# Exercise directions:
Count how many lines of the items contain the string "электронных", matching case exactly, and give only that number.
Dataset records Block Start
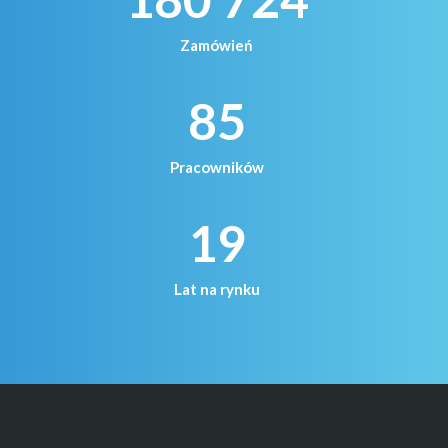
Zamówień
85
Pracowników
19
Lat na rynku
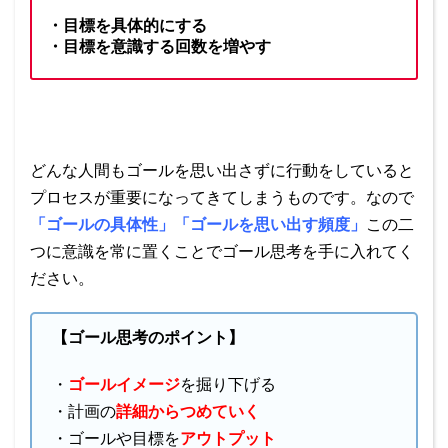
・目標を具体的にする
・目標を意識する回数を増やす
どんな人間もゴールを思い出さずに行動をしていると
プロセスが重要になってきてしまうものです。なので
「ゴールの具体性」「ゴールを思い出す頻度」
この二
つに意識を常に置くことでゴール思考を手に入れてく
ださい。
【ゴール思考のポイント】
・
ゴールイメージ
を掘り下げる
・計画の
詳細からつめていく
・ゴールや目標を
アウトプット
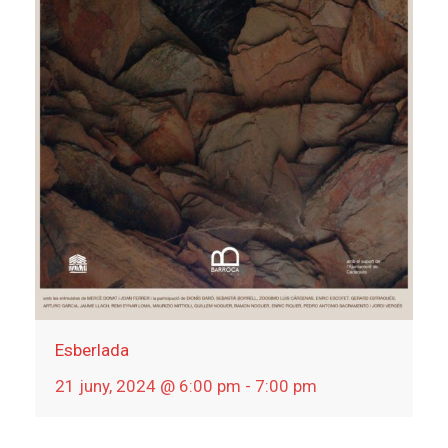
Esberlada
21 juny, 2024 @ 6:00 pm
-
7:00 pm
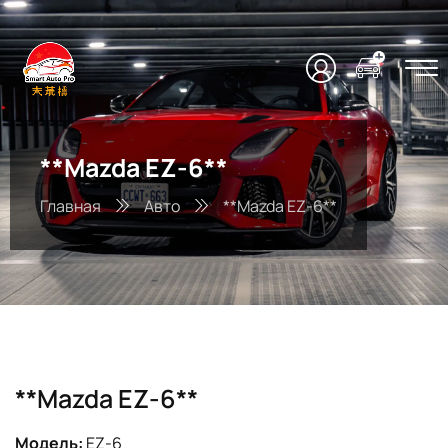
**Mazda EZ-6**
Главная
Авто
**Mazda EZ-6**
**Mazda EZ-6**
Модель:
EZ-6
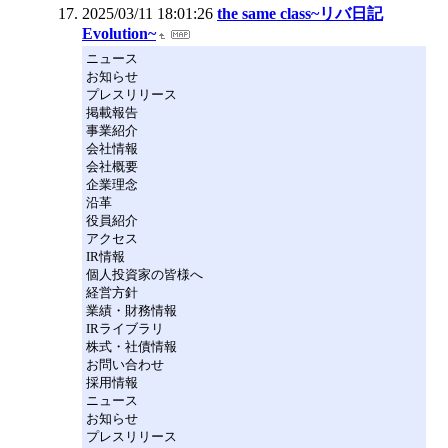
2025/03/11 18:01:26
the same class~リバ日記
Evolution~
ニュース
お知らせ
プレスリリース
掲載報告
事業紹介
会社情報
会社概要
企業理念
沿革
役員紹介
アクセス
IR情報
個人投資家の皆様へ
経営方針
業績・財務情報
IRライブラリ
株式・社債情報
お問い合わせ
採用情報
ニュース
お知らせ
プレスリリース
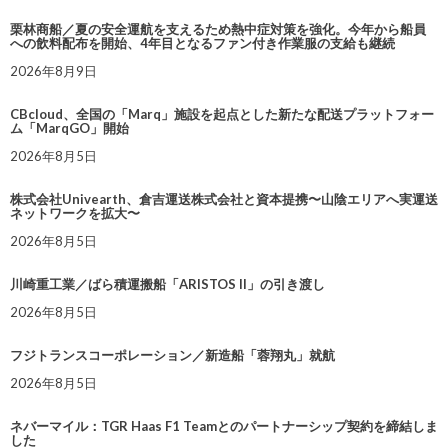
栗林商船／夏の安全運航を支えるため熱中症対策を強化。今年から船員
への飲料配布を開始、4年目となるファン付き作業服の支給も継続
2026年8月9日
CBcloud、全国の「Marq」施設を起点とした新たな配送プラットフォー
ム「MarqGO」開始
2026年8月5日
株式会社Univearth、倉吉運送株式会社と資本提携〜山陰エリアへ実運送
ネットワークを拡大〜
2026年8月5日
川崎重工業／ばら積運搬船「ARISTOS II」の引き渡し
2026年8月5日
フジトランスコーポレーション／新造船「蓉翔丸」就航
2026年8月5日
ネバーマイル：TGR Haas F1 Teamとのパートナーシップ契約を締結しま
した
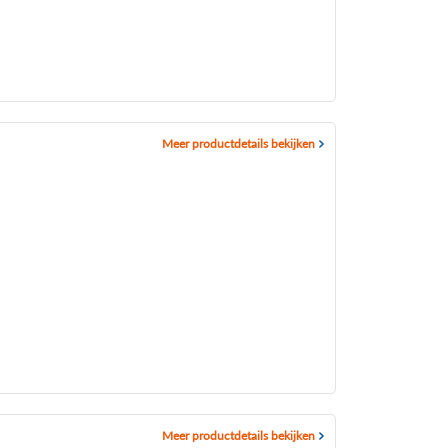
Meer productdetails bekijken
Meer productdetails bekijken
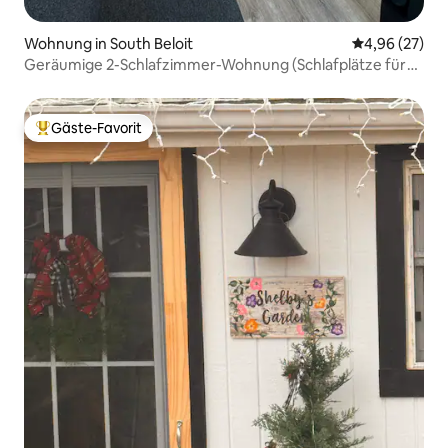
Wohnung in South Beloit
Durchschnittl
4,96 (27)
Geräumige 2-Schlafzimmer-Wohnung (Schlafplätze für
6): 2 Kingsize-Betten & Balkon
Gäste-Favorit
Beliebter Gäste-Favorit.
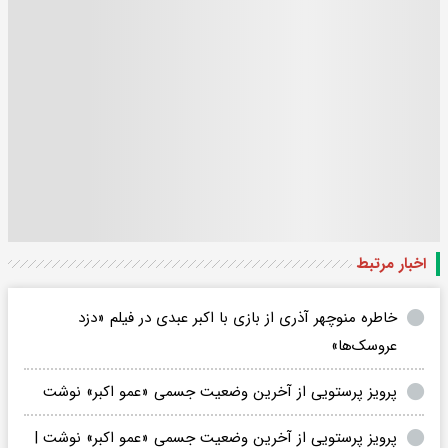
اخبار مرتبط
خاطره منوچهر آذری از بازی با اکبر عبدی در فیلم «دزد
عروسک‌ها»
پرویز پرستویی از آخرین وضعیت جسمی «عمو اکبر» نوشت
پرویز پرستویی از آخرین وضعیت جسمی «عمو اکبر» نوشت |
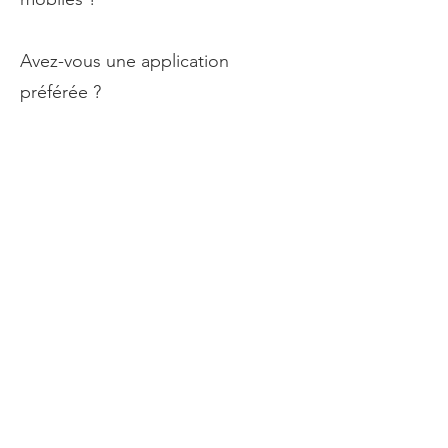
Avez-vous une application
préférée ?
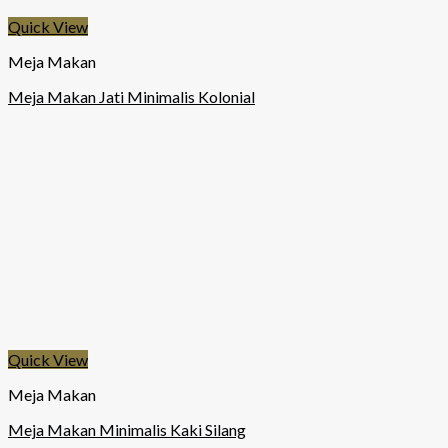
Quick View
Meja Makan
Meja Makan Jati Minimalis Kolonial
Quick View
Meja Makan
Meja Makan Minimalis Kaki Silang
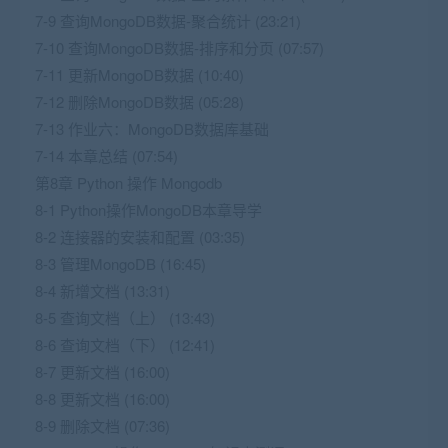
7-9 查询MongoDB数据-聚合统计 (23:21)
7-10 查询MongoDB数据-排序和分页 (07:57)
7-11 更新MongoDB数据 (10:40)
7-12 删除MongoDB数据 (05:28)
7-13 作业六：MongoDB数据库基础
7-14 本章总结 (07:54)
第8章 Python 操作 Mongodb
8-1 Python操作MongoDB本章导学
8-2 连接器的安装和配置 (03:35)
8-3 管理MongoDB (16:45)
8-4 新增文档 (13:31)
8-5 查询文档（上） (13:43)
8-6 查询文档（下） (12:41)
8-7 更新文档 (16:00)
8-8 更新文档 (16:00)
8-9 删除文档 (07:36)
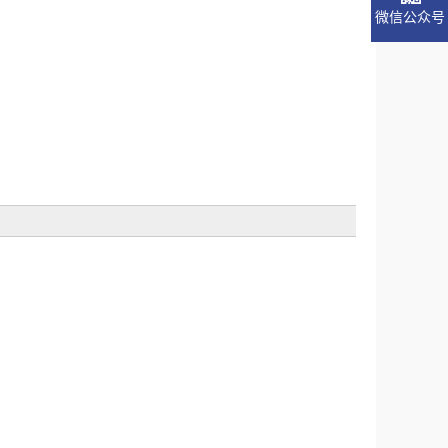
微信公众号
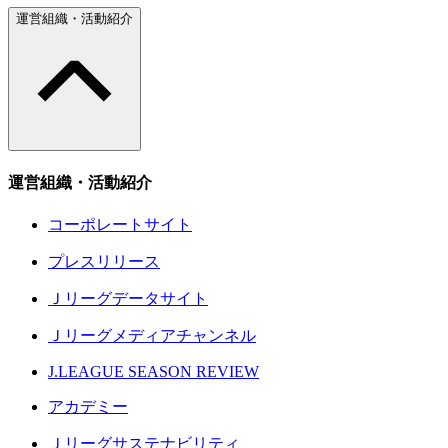
運営組織・活動紹介
運営組織・活動紹介
コーポレートサイト
プレスリリース
Ｊリーグデータサイト
Ｊリーグメディアチャンネル
J.LEAGUE SEASON REVIEW
アカデミー
Ｊリーグサステナビリティ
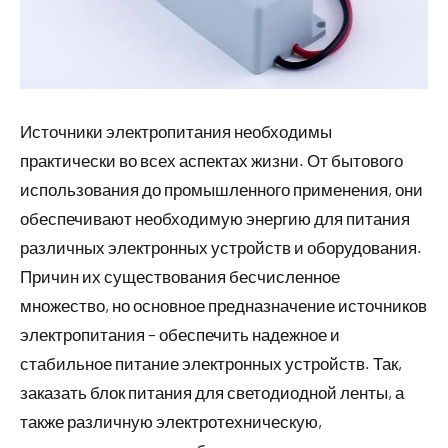
Источники электропитания необходимы
практически во всех аспектах жизни. От бытового
использования до промышленного применения, они
обеспечивают необходимую энергию для питания
различных электронных устройств и оборудования.
Причин их существования бесчисленное
множество, но основное предназначение источников
электропитания – обеспечить надежное и
стабильное питание электронных устройств. Так,
заказать блок питания для светодиодной ленты, а
также различную электротехническую,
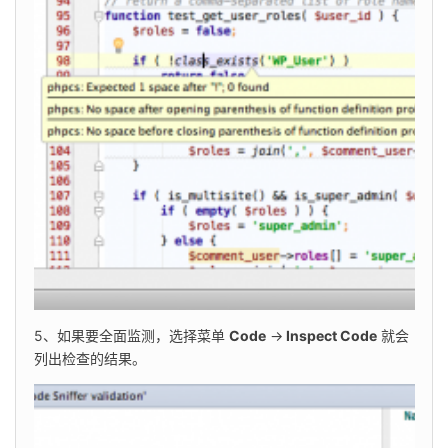
5、如果要全面监测，选择菜单 
Code
 →
 Inspect Code
 就会
列出检查的结果。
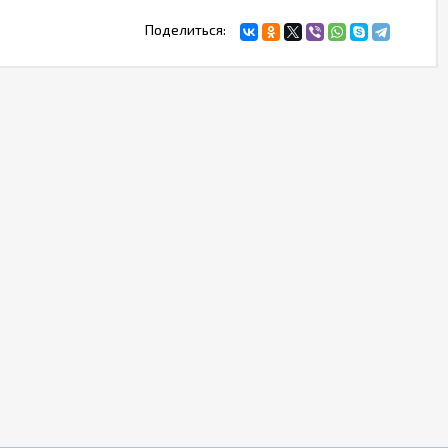
Поделиться:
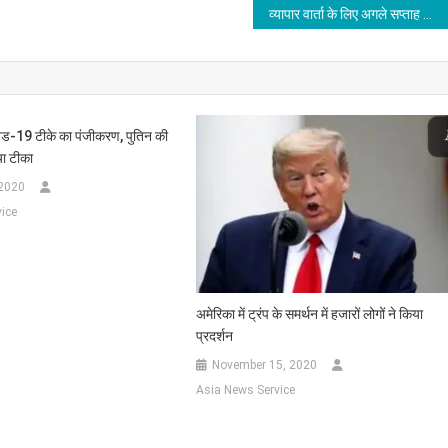
व्यापार वार्ता के लिए अगले सप्ताह भारत आएंगे अमेरिकी व्यापार प्रतिनिधि
िड-19 टीके का पंजीकरण, पुतिन की
या टीका
 2020
ice
अमेरिका में ट्रंप के समर्थन में हजारों लोगों ने किया
प्रदर्शन
November 15, 2020
Asia News Service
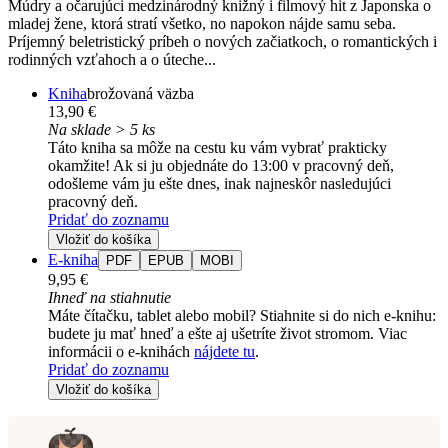
Múdry a očarujúci medzinárodný knižný i filmový hit z Japonska o
mladej žene, ktorá stratí všetko, no napokon nájde samu seba.
Príjemný beletristický príbeh o nových začiatkoch, o romantických i
rodinných vzťahoch a o úteche...
Kniha
brožovaná väzba
13,90 €
Na sklade > 5 ks
Táto kniha sa môže na cestu ku vám vybrať prakticky
okamžite! Ak si ju objednáte do 13:00 v pracovný deň,
odošleme vám ju ešte dnes, inak najneskôr nasledujúci
pracovný deň.
Pridať do zoznamu
Vložiť do košíka
E-kniha
PDF
EPUB
MOBI
9,95 €
Ihneď na stiahnutie
Máte čítačku, tablet alebo mobil? Stiahnite si do nich e-knihu:
budete ju mať hneď a ešte aj ušetríte život stromom. Viac
informácii o e-knihách
nájdete tu
.
Pridať do zoznamu
Vložiť do košíka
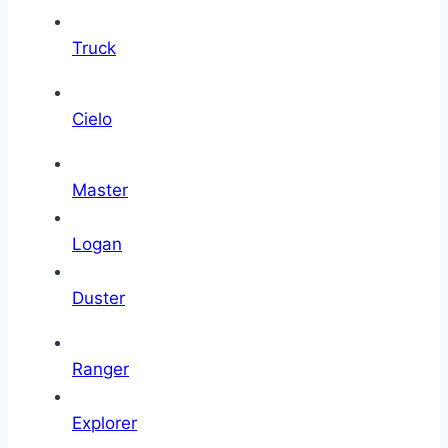
Truck
Cielo
Master
Logan
Duster
Ranger
Explorer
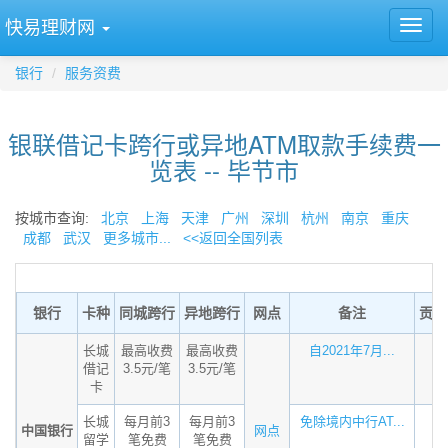
快易理财网
银行
服务资费
银联借记卡跨行或异地ATM取款手续费一
览表 -- 毕节市
按城市查询:
北京
上海
天津
广州
深圳
杭州
南京
重庆
成都
武汉
更多城市...
<<返回全国列表
银行
卡种
同城跨行
异地跨行
网点
备注
贡献
长城
最高收费
最高收费
自2021年7月...
借记
3.5元/笔
3.5元/笔
卡
长城
每月前3
每月前3
免除境内中行AT...
中国银行
网点
留学
笔免费
笔免费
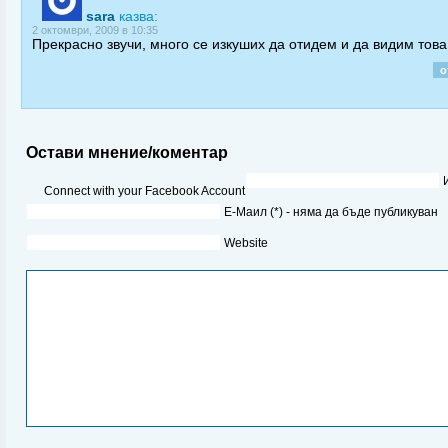
sara
казва:
2 октомври, 2009 в 10:35
Прекрасно звучи, много се изкуших да отидем и да видим това
о
Остави мнение/коментар
Connect with your Facebook Account
Е-Маил (*) - няма да бъде публикуван
Website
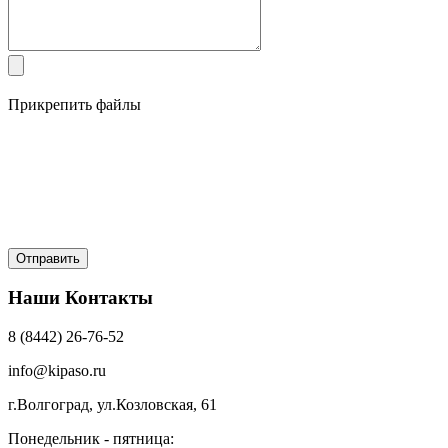
Прикрепить файлы
Наши Контакты
8 (8442) 26-76-52
info@kipaso.ru
г.Волгоград, ул.Козловская, 61
Понедельник - пятница:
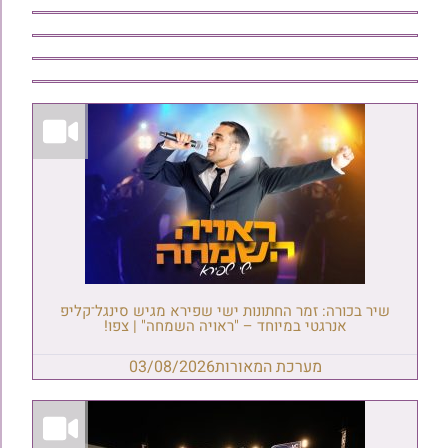
שיר בכורה: זמר החתונות ישי שפירא מגיש סינגל־קליפ
אנרגטי במיוחד – "ראויה השמחה" | צפו!
מערכת המאורות
03/08/2026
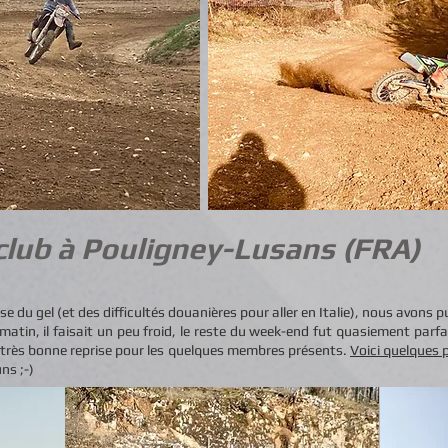
club à Pouligney-Lusans
(FRA)
du gel (et des difficultés douanières pour aller en Italie), nous avons p
atin, il faisait un peu froid, le reste du week-end fut quasiement parfait
 très bonne reprise pour les quelques membres présents.
Voici quelques 
ns ;-)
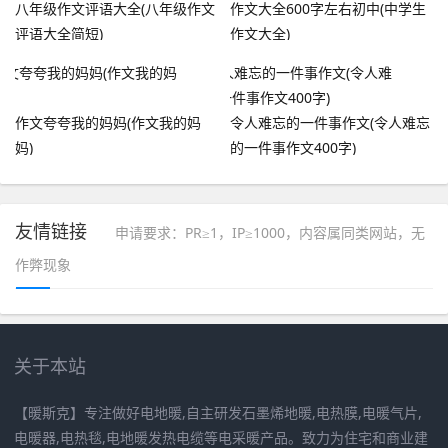
八年级作文评语大全(八年级作文
作文大全600字左右初中(中学生
评语大全简短)
作文大全)
作文夸夸我的妈妈(作文我的妈
令人难忘的一件事作文(令人难忘
妈)
的一件事作文400字)
友情链接
申请要求：PR≥1，IP≥1000，内容属同类网站，无
作弊现象
关于本站
【暖斯克】专注做好电地暖,自主研发石墨烯地暖,电热膜,电暖气片,
电暖器,电热毯,电地暖发热电缆等电采暖产品。致力为住宅和商业建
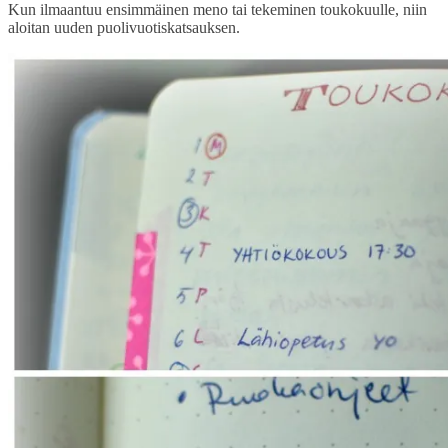
Kun ilmaantuu ensimmäinen meno tai tekeminen toukokuulle, niin
aloitan uuden puolivuotiskatsauksen.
Dataset records Block End
# Result for this exercise:
2